Maureen McCreath, a scientific officer with the project, said: 'Root fly is the major problem with organically grown cabbages and other brassicas. It can destroy 50 per cent of the crop. So we are using polypropylene netting to protect the crop from root fly. It also protects the cabbages from aphids and cabbage white caterpillars.'

The amount of sunlight reaching the crop is scarcely reduced at all by the netting which also keeps the land warm and moist. It is so fine that rain goes right through it. The netting can be laid down by special machines which cover its edges with soil to keep it in place.

The project which is being run by Rod McKinlay, a lecturer at Edinburgh University, with funds from the Scottish Office and the European Community, is looking for new ways to farm without chemicals. It also aims at reducing the dependency of farming on high energy inputs in the form of fuel.

'We want farming to be more sustainable - to use fewer inputs from outside the farm. This means using fossil fuels more judiciously,' Dr McKinlay said. 'Farmers are now interested in using fewer pesticides and fertilisers because it reduces costs, quite apart from it being better for the environment.'

He believes farmers may soon start growing their own engine fuel in the form of RME - rape methyl ester which can be extracted from rape seed by relatively simple machinery on the farm. Rotation of crops can be used to replace or reduce the use of chemicals.

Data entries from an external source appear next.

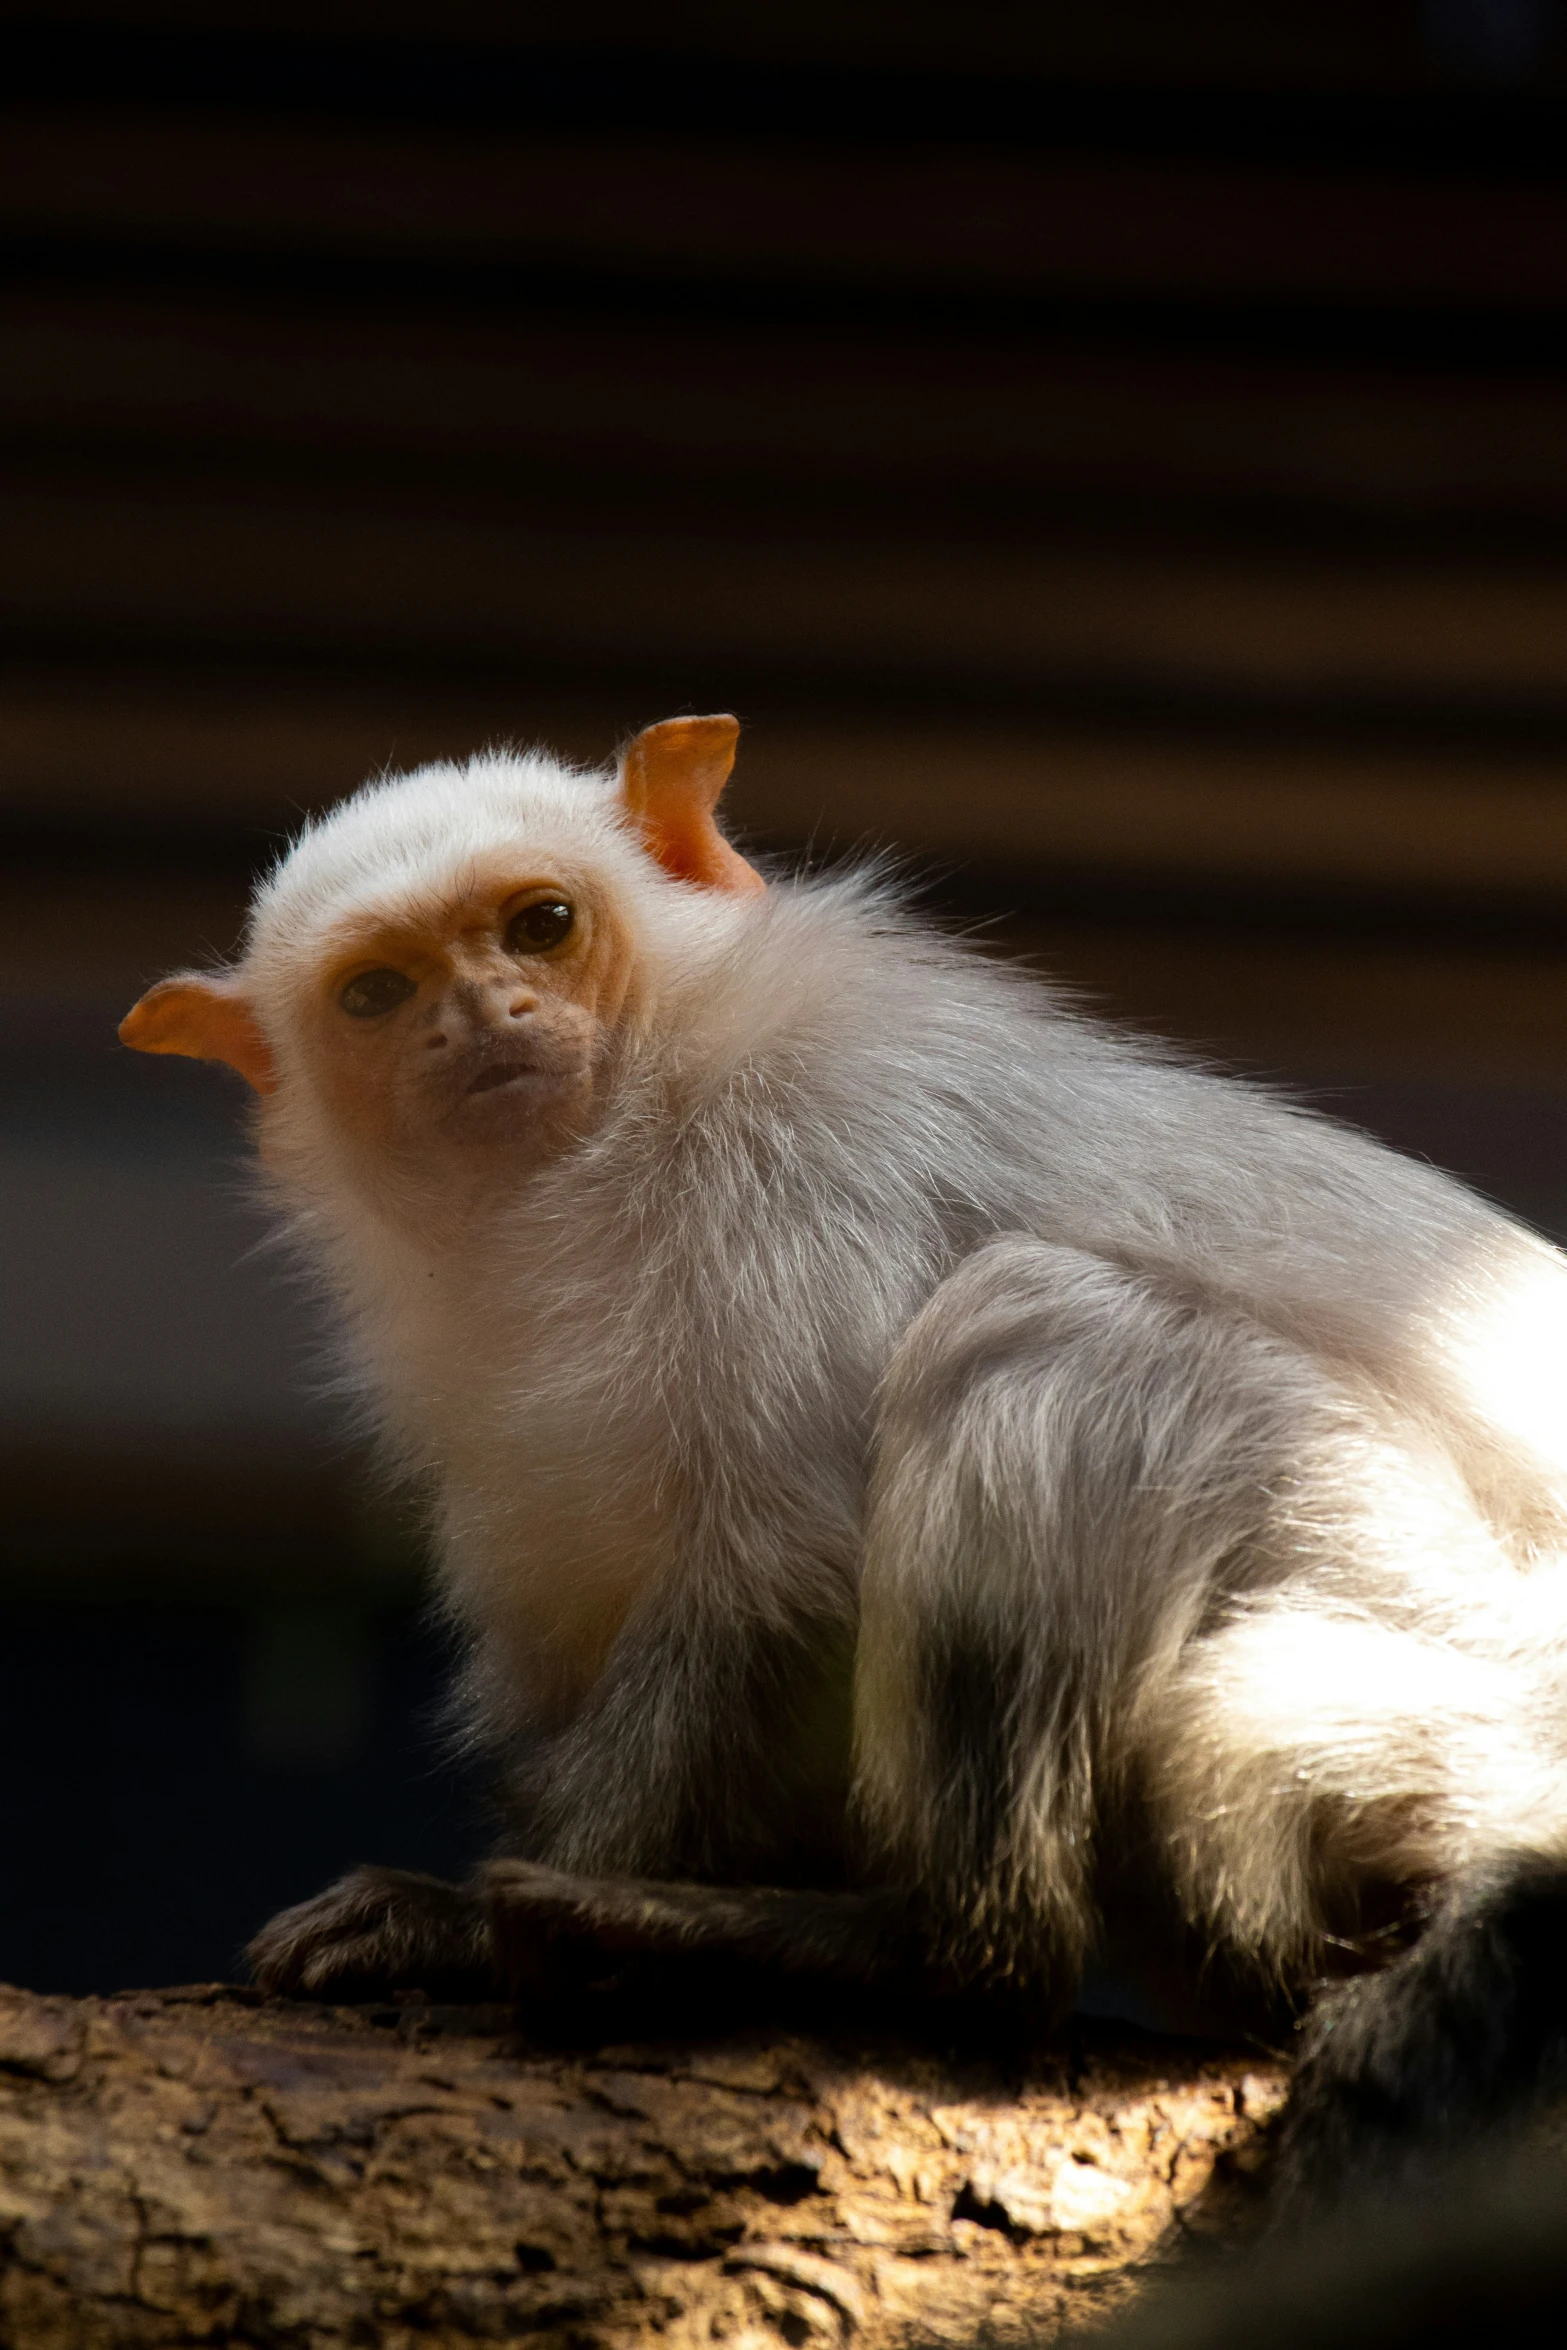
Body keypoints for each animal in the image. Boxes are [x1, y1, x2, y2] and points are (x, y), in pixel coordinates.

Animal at [125, 714, 1567, 2199]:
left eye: (541, 927)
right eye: (376, 993)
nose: (479, 1020)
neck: (580, 1176)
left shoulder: (802, 1157)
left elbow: (781, 1576)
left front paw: (464, 1930)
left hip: (1440, 1646)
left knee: (1037, 1324)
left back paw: (907, 1949)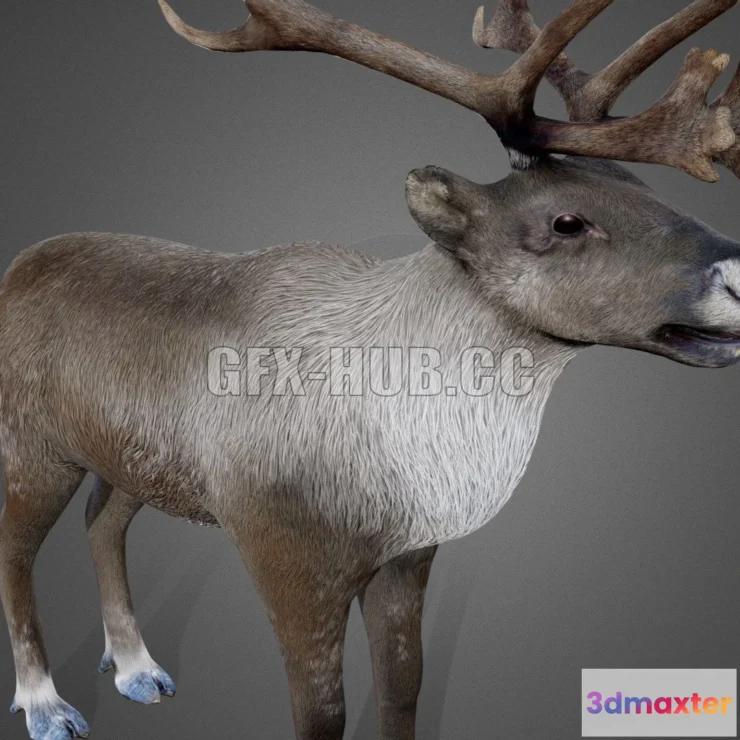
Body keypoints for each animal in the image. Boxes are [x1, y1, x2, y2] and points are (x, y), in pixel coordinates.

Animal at [1, 0, 740, 738]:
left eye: (645, 188)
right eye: (565, 221)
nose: (734, 271)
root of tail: (17, 266)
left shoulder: (409, 554)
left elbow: (403, 684)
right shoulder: (287, 555)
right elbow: (322, 710)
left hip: (127, 459)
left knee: (102, 520)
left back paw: (136, 669)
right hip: (32, 450)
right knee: (16, 553)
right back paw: (46, 706)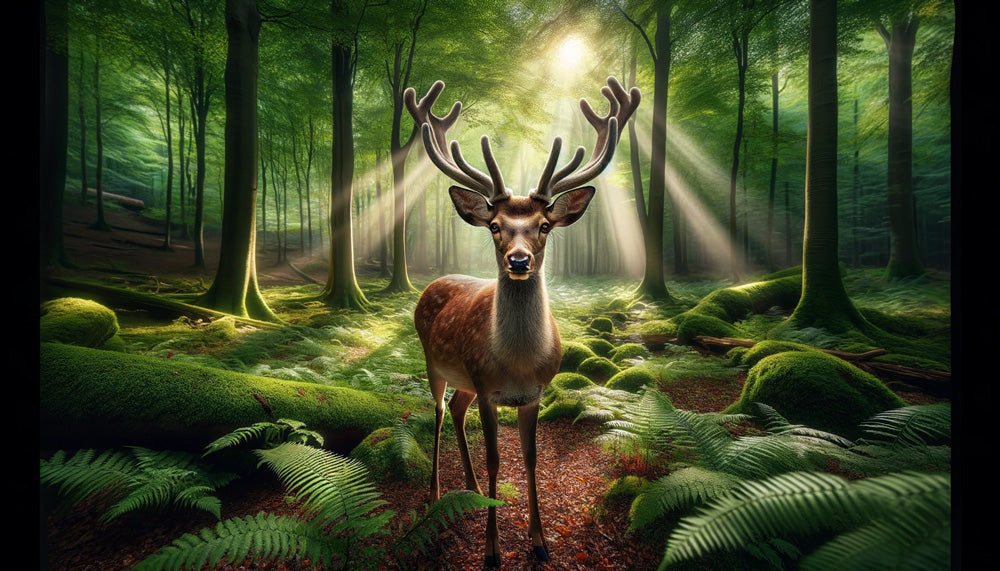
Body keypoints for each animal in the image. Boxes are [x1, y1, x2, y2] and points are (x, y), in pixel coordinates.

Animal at [404, 77, 640, 568]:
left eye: (544, 225)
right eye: (494, 225)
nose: (518, 260)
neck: (515, 364)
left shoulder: (534, 393)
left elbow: (531, 460)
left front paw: (539, 540)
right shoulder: (489, 389)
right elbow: (497, 459)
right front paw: (492, 549)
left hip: (466, 380)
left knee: (456, 408)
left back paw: (472, 487)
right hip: (435, 364)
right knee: (437, 411)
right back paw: (435, 492)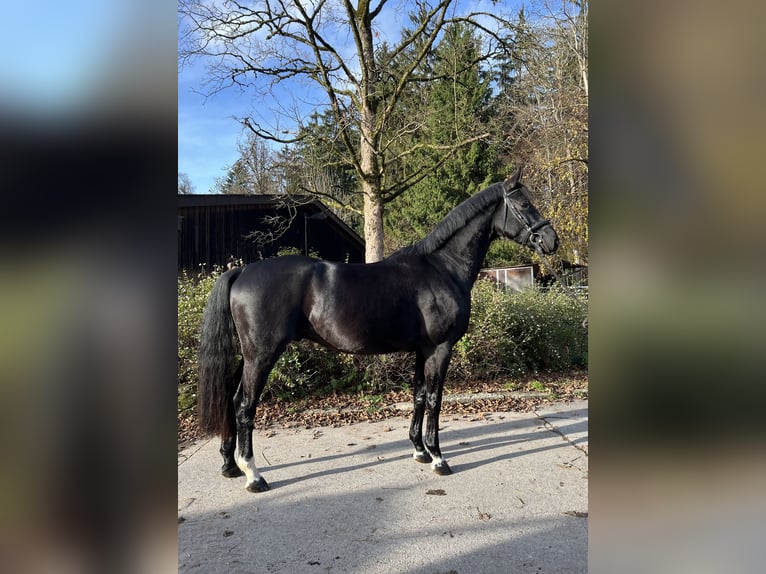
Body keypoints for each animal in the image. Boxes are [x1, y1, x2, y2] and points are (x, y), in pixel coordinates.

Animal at [197, 166, 559, 492]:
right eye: (524, 204)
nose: (551, 240)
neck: (442, 268)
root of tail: (242, 271)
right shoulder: (440, 349)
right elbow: (435, 399)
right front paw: (439, 458)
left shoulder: (422, 350)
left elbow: (418, 395)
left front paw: (419, 451)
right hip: (262, 355)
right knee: (245, 405)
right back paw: (253, 475)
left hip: (248, 356)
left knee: (230, 398)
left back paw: (230, 465)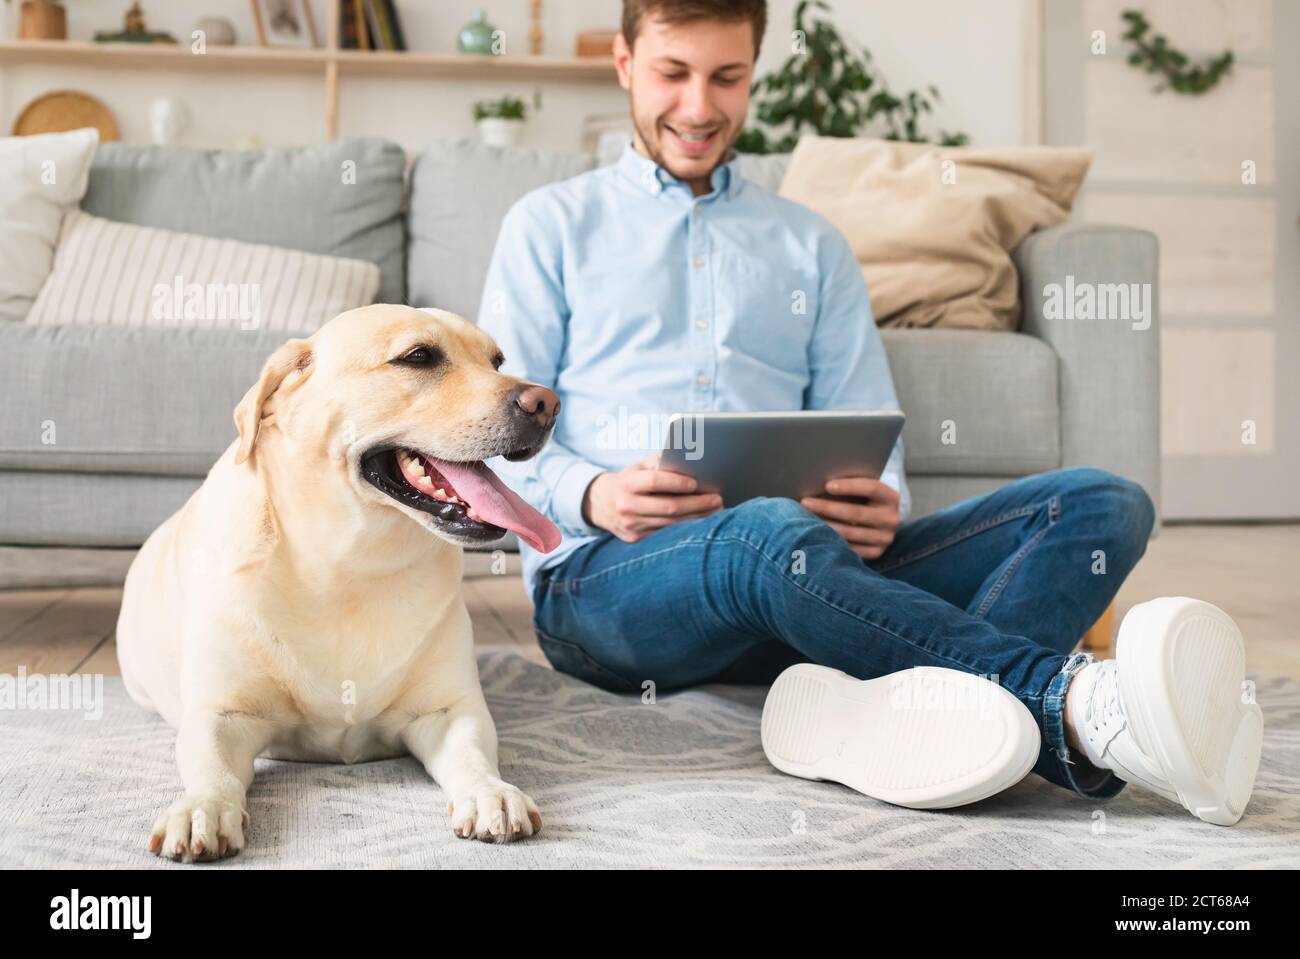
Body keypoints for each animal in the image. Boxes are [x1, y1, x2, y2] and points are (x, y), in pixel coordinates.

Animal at [120, 304, 564, 857]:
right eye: (418, 357)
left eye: (497, 360)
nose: (547, 403)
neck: (350, 565)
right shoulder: (221, 715)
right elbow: (211, 767)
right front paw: (203, 808)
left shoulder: (449, 710)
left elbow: (474, 755)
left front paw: (492, 793)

'We are experimenting with rotation to find out how effective it is in fertilising the land and getting away from plastic bag farming. We grow grass and clover for three years which we plough back in as a green manure to fertilise the land. In the fourth year we grow wheat, then a root crop, and finally wheat again before repeating the cycle.'

Other developments are new types of machinery to control weeds - for example, a big brush on the back of a tractor to pull weeds out of the soil.